Rambusは26日、デスクトップPCおよびノートPC向けのAI PCを対象に、DDR5-9600対応のクライアント用メモリモジュール向けチップセットを発表した。SiliconANGLEによると、エージェント型AIワークロードで高まる帯域幅と容量の要求を見込み、最大9600MT/sのデータ転送速度に対応する。
チップセットは、第2世代クライアント・クロック・ドライバー「CKD02」、電源管理IC「PMIC5120」、SPDハブで構成する。8000〜9600MT/sで動作するクロックドDDR5メモリモジュール向けの統合ソリューションとして設計した。
対応製品は、デスクトップ向けのCUDIMMとCQDIMM、ノートPC向けのCSODIMM。DDR5の速度が6400MT/sを超えた際に生じやすい信号品質の劣化やクロックジッター、タイミングの不安定化を抑える狙いがある。
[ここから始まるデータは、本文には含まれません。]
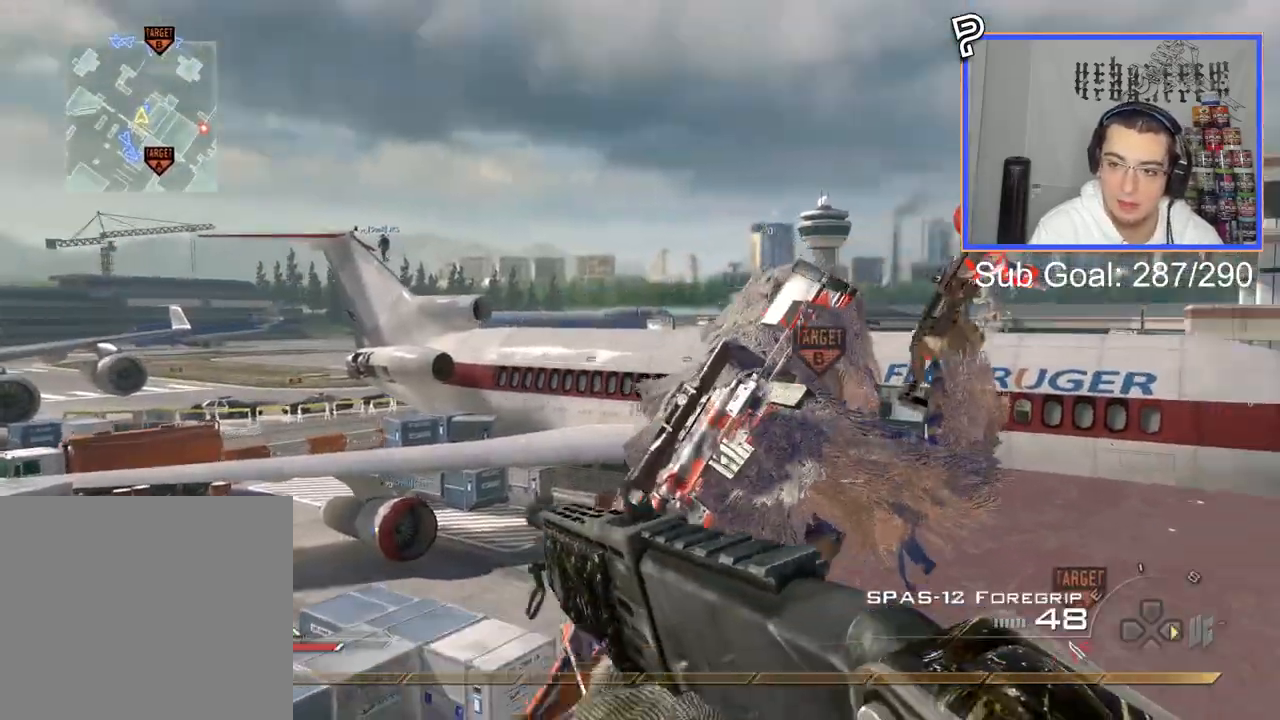
{"buttons": [], "left_stick": "center", "right_stick": "center", "events": [[117, "SQUARE", "down"], [150, "left_stick", "center"], [184, "SQUARE", "up"], [351, "DPAD_RIGHT", "down"], [417, "DPAD_RIGHT", "up"]]}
Rambusは、今回の新製品投入について、PCにおけるAI処理の高度化に対応するものだと説明した。エージェント型AIシステムでは、ワークフローの計画、実行、調整をリアルタイムで進めるため、継続的なコンテキスト保持や並列処理、プロセッサとシステムメモリ間の連続的なデータ移動が必要になるという。こうした要件が、メモリモジュール単位で求められる帯域幅と容量を押し上げているとしている。